Вместе, сразу, мы подошли к «Юному Симону», словно хотели убедиться, что это — не ложь. Борха наклонился и провел пальцем по шершавому, опаленному, серому от старости дереву. Мы увидели черное пятно и две пробоины. Борха присел на корточки, сунул палец в одну дыру, потом в другую. Я вспомнила про Фому, который вкладывал персты в Христовы раны, чтобы убедиться, что он — живой. Все казалось нереальным, как в притче. Я наклонилась и тронула Борху за плечо.
— Что ж, — сказал Борха. — Я думаю, он ее вернет.
— Подождем?
— А если не вернет, что будем делать? Бабушке знать ни за что нельзя. И наверх не полезем!
Я взглянула туда, где торчали скалы и яростно топорщились агавы. Много выше, у самого неба, чернели деревья.
— Может, взберемся… — предложила я.
— Нет, — сказал Борха. — Вернет. Он обещал. Он не посмеет ослушаться меня…
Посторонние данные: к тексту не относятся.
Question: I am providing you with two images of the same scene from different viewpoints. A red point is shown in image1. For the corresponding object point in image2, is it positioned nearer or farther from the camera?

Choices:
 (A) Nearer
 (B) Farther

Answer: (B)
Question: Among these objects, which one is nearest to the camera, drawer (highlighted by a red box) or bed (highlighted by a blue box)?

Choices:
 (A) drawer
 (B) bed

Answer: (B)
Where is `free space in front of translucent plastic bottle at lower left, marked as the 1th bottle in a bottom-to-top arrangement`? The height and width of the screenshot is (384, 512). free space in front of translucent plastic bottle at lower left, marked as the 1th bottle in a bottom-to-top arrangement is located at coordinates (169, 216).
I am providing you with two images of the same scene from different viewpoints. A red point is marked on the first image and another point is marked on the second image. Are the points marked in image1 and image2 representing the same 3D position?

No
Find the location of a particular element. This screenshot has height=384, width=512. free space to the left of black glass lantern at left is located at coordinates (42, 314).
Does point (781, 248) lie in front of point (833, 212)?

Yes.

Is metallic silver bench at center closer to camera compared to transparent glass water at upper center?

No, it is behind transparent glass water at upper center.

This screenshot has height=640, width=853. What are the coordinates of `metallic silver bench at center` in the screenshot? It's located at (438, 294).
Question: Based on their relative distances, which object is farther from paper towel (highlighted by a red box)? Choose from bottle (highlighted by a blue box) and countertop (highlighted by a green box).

Чайка пролетела над нами и напугала нас. Борха принялся счищать с коленей песок. Мы влезли в лодку, легли. В чистом небе алело солнце, над головой жужжали мухи и мошки. Глухо и монотонно шумело море.
— Хуже всего эти пятна, — сказал Борха.
— Отойдут. Потом, бабушка и тетя сюда не ходят. Они и не помнят про «Леонтину».
Борха помолчал.
— И еще… — сказал он. — Никто, понимаешь, никто не должен знать. Ни ребята, никто. Этим ведь помогать не надо. Им никто не помогает. Они теперь сами жнут… Все боятся им помочь, потому что Малене и ее семья… ну, они на плохом счету, их не любят.